Manchester Unites was originally founded in 1878 and was called Newton Heath L&YR football club. The team was primarily made up of railroad workers due to the rise of the Industrial Revolution. The team was taken over by a group of businessmen in 1902 and renamed the team Manchester United FC. The team won their first Europe League in 1908 and their first FA Cup in 1909. The team went through an extended dry spell until after the second World War. The team got a new coach, Matt Busby, who would eventually pull the team out of their drought. They won the league in back to back years in 1956 and 1957. In 1958, after playing a match against Red Star Belgrade in the European Cup, the plane carrying Manchester United crashed. Eight players and three members of the staff died. After the crash, the team had relative success but went through multiple different coaches until 1986 when Alex Ferguson took over the coaching job. Under Ferguson, the team won 25 major trophies. Since Ferguson left in 2013, Manchester United has struggled to find a way to continue to be the successful team they once were.

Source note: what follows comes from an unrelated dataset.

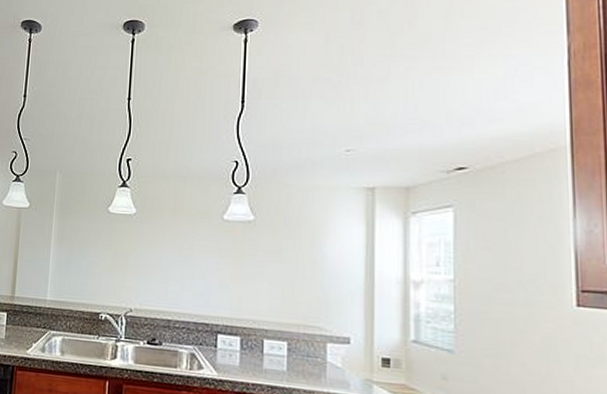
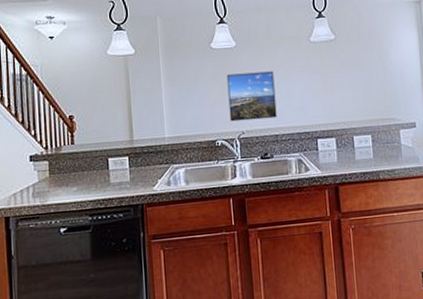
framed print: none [118,243,175,301] -> present [226,71,277,122]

During World War II, the stadium sustained heavy damage from German air raids. The stadium took eight years to rebuild after the war. The building was continuously delayed due to limited resources during reconstruction. While the stadium was being rebuilt, Manchester United was forced to play at Maine Road, the home of their rivals Manchester City. Reconstruction ended in 1949 and Manchester United was able to return back to their home stadium. The new building was smaller than the original after the reconstruction. Improvements and expansions were continuously made, including a complete renovation of the north stands in the 60s. Other improvements in the 70s and 80s included new covers, increasing seating areas, and better executive facilities.
Old Trafford has hosted several popular events. In 1966, the stadium was one of the venues used for the World Cup. It hosted three matches that year for the cup. In 1996, it was one of the venues for the European Championships. For the European Championships it hosted three group stage matches, a quarter final, and a semi final.
Manchester United has had a long and successful history at Old Trafford. Their achievements include 20 English Championships, European Champion Club's Cup, 2x Champions League winners, 12 FA Cups, 5 English League Cups, FIFA Club World Cup, Europa League, International Cup, UEFA Supercup winner, 21 English Supercups.